===== Supplied material

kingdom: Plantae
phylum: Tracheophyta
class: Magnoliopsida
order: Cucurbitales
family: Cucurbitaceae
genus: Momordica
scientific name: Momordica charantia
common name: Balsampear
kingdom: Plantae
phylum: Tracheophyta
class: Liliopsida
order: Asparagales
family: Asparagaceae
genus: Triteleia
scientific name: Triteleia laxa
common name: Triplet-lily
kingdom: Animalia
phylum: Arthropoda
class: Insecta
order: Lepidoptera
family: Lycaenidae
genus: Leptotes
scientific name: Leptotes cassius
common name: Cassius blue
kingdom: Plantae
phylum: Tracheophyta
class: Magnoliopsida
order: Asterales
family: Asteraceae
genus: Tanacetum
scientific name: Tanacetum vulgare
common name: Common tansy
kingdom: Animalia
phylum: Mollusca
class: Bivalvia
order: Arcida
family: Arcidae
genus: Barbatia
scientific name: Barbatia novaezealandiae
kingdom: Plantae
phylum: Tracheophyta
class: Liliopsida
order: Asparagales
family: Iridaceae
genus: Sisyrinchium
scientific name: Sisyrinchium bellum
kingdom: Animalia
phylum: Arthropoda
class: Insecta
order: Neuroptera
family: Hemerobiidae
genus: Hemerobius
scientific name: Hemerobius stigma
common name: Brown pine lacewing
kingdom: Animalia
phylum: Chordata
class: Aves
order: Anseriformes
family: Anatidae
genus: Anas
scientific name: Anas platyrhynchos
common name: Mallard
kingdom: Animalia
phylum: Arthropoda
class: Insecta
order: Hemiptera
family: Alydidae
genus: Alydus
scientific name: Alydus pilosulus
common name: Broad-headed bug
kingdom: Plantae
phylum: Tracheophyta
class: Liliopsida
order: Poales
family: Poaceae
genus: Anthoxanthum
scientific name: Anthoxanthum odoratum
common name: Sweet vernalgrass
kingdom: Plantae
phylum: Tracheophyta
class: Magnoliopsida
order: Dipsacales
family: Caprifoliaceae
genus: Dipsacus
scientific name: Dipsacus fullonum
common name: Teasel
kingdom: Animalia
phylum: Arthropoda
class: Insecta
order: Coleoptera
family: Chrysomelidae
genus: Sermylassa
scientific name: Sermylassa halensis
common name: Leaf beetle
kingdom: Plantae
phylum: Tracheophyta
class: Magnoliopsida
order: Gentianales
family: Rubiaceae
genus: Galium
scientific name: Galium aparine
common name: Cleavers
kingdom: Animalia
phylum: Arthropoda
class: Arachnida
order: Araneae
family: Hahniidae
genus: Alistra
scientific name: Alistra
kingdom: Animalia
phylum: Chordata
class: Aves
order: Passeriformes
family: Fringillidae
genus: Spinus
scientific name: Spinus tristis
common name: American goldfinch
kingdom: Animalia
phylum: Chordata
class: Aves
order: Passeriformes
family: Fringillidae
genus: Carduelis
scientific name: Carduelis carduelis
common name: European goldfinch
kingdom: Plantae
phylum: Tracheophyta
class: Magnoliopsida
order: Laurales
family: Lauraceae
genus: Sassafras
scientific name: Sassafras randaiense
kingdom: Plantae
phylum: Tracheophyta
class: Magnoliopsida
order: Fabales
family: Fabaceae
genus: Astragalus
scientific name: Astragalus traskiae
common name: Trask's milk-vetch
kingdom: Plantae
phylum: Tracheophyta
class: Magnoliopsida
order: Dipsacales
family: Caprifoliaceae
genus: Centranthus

==========

■ Brief:
Please write out the lines for all the items again, substituting "vernacular name" for every "common name" and keeping everything else unchanged.

■ Correct output:
kingdom: Plantae
phylum: Tracheophyta
class: Magnoliopsida
order: Cucurbitales
family: Cucurbitaceae
genus: Momordica
scientific name: Momordica charantia
vernacular name: Balsampear
kingdom: Plantae
phylum: Tracheophyta
class: Liliopsida
order: Asparagales
family: Asparagaceae
genus: Triteleia
scientific name: Triteleia laxa
vernacular name: Triplet-lily
kingdom: Animalia
phylum: Arthropoda
class: Insecta
order: Lepidoptera
family: Lycaenidae
genus: Leptotes
scientific name: Leptotes cassius
vernacular name: Cassius blue
kingdom: Plantae
phylum: Tracheophyta
class: Magnoliopsida
order: Asterales
family: Asteraceae
genus: Tanacetum
scientific name: Tanacetum vulgare
vernacular name: Common tansy
kingdom: Animalia
phylum: Mollusca
class: Bivalvia
order: Arcida
family: Arcidae
genus: Barbatia
scientific name: Barbatia novaezealandiae
kingdom: Plantae
phylum: Tracheophyta
class: Liliopsida
order: Asparagales
family: Iridaceae
genus: Sisyrinchium
scientific name: Sisyrinchium bellum
kingdom: Animalia
phylum: Arthropoda
class: Insecta
order: Neuroptera
family: Hemerobiidae
genus: Hemerobius
scientific name: Hemerobius stigma
vernacular name: Brown pine lacewing
kingdom: Animalia
phylum: Chordata
class: Aves
order: Anseriformes
family: Anatidae
genus: Anas
scientific name: Anas platyrhynchos
vernacular name: Mallard
kingdom: Animalia
phylum: Arthropoda
class: Insecta
order: Hemiptera
family: Alydidae
genus: Alydus
scientific name: Alydus pilosulus
vernacular name: Broad-headed bug
kingdom: Plantae
phylum: Tracheophyta
class: Liliopsida
order: Poales
family: Poaceae
genus: Anthoxanthum
scientific name: Anthoxanthum odoratum
vernacular name: Sweet vernalgrass
kingdom: Plantae
phylum: Tracheophyta
class: Magnoliopsida
order: Dipsacales
family: Caprifoliaceae
genus: Dipsacus
scientific name: Dipsacus fullonum
vernacular name: Teasel
kingdom: Animalia
phylum: Arthropoda
class: Insecta
order: Coleoptera
family: Chrysomelidae
genus: Sermylassa
scientific name: Sermylassa halensis
vernacular name: Leaf beetle
kingdom: Plantae
phylum: Tracheophyta
class: Magnoliopsida
order: Gentianales
family: Rubiaceae
genus: Galium
scientific name: Galium aparine
vernacular name: Cleavers
kingdom: Animalia
phylum: Arthropoda
class: Arachnida
order: Araneae
family: Hahniidae
genus: Alistra
scientific name: Alistra
kingdom: Animalia
phylum: Chordata
class: Aves
order: Passeriformes
family: Fringillidae
genus: Spinus
scientific name: Spinus tristis
vernacular name: American goldfinch
kingdom: Animalia
phylum: Chordata
class: Aves
order: Passeriformes
family: Fringillidae
genus: Carduelis
scientific name: Carduelis carduelis
vernacular name: European goldfinch
kingdom: Plantae
phylum: Tracheophyta
class: Magnoliopsida
order: Laurales
family: Lauraceae
genus: Sassafras
scientific name: Sassafras randaiense
kingdom: Plantae
phylum: Tracheophyta
class: Magnoliopsida
order: Fabales
family: Fabaceae
genus: Astragalus
scientific name: Astragalus traskiae
vernacular name: Trask's milk-vetch
kingdom: Plantae
phylum: Tracheophyta
class: Magnoliopsida
order: Dipsacales
family: Caprifoliaceae
genus: Centranthus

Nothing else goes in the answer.